Roy's Journal

Roy: Thanks a lot for the time you spent writing this reply! It is very helpful and this forum has become a very important resource for me thanks to many of you here.

Hi Roy,

Thank you for your feedback, and I am delighted that you understand so much of what I explained. It’s a lot to take in and even more to digest. I much appreciate your response. Just two more points I’d like to comment on.

Roy: Intimacy to me used to mean being exceptionally close to someone in a vulnerable/fragile way, and now it means being fully transparent without worries about what I share / say / how the other person reacts / if they will accept me or not / etc. I guess I didn’t ever had this type of real human connection in the past.

An actual intimacy is indeed happening with everyone and everything “being fully transparent” and, of course “without worries” of any kind. This is part and parcel of not being ‘self’-centred and without any ‘self’ whatsoever, and one is therefore benevolent, equitable and considerate.

The more one is virtually happy and virtually harmless, the more intimacy with fellow human beings and the world around you is possible. When pure intent is dedicatory in place (“as an overriding/ overarching life-devotional goal which takes absolute precedence over all else”), then you can be “fully transparent without” and be more and more confidently harmless. Until this happens it is still advisable to take into account that you, and everyone else, is a feeling being with whatever this entails.

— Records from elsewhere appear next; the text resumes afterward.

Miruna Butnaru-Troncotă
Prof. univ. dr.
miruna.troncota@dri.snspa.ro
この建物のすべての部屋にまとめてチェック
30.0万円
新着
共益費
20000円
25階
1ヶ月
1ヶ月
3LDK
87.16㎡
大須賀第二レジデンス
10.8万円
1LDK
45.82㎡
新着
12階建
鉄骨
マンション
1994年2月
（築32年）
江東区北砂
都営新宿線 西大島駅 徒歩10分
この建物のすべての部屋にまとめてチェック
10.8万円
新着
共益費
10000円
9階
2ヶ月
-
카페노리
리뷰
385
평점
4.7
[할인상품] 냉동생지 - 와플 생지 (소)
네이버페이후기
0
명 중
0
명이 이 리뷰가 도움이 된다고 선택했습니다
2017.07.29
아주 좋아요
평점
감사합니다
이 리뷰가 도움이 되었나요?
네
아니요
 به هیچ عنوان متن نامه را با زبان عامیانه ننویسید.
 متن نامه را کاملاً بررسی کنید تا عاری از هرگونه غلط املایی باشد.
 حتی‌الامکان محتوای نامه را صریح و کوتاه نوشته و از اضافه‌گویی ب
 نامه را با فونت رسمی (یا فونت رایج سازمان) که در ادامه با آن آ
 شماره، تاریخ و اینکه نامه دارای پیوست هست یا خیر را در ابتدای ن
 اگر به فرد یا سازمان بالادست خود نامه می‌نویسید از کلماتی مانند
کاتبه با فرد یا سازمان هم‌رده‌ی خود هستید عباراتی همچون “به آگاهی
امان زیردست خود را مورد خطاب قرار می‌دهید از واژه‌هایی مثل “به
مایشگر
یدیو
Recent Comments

Maybe you had already implied all that when you wrote the above paragraph. I am just being careful remembering ‘Vineeto’s’ own experiences when ‘her’ confidence in having successfully dismantled some of ‘her’ social identity sometimes translated into impulsive actions, which were anything but beneficial … ‘oops’.

Vineeto: ‘Vineeto’ also discovered in ‘her’ quest of becoming factually/ actually harmless, that it wasn’t enough to investigate and disempower the ‘bad’ emotions and their related conditioning but even more so the ‘good’ emotions . Each ‘good’ feeling has a dark twin underpinning it.

Roy: It’s very interesting that you say that because the other day I had exactly a situation in my life in which I realized that I should investigate good feelings too. I thought I wouldn’t need to care too much about what is positive, but in fact I need to investigate any disturbing feeling (positive and negative). The situation was that I happened to do something very positive both in my community and at work without even trying and without selfish motivations. It just happened that I had to handle these situations and I handled them very well. And so I was praised and with that came a great feeling of belonging and worthiness. Later however I did something stupid and turns out that it was caused by the inflated ego from earlier. Whenever I let my ego become bigger it ends up affecting my behaviors later on in a negative way. So basically I have to investigate both positive and negative feelings. (link)

That is great discovery you made.

However, there is far more to the “negative” side of ‘good’ feelings than inflation of the ego. By calling ‘good’ feelings (such as love and compassion) “what is positive” you may have missed the issue of what ‘good’ feelings and their dark twin are. The reason for the long quote from Richard at the end of my last post was to give you some material to contemplate when you have the time and inclination. ‘Good’ feelings are just as passionate as ‘bad’ feelings, arising from the same instinctual passions, ‘me’ at the core of my being, and hence equally rotten at the core.

Richard: … Little did I realise that it was ‘The Good’ that kept ‘The Bad’ in place. I was soon to find this out. (Richard, List B, No. 31, 7 Mar 1998).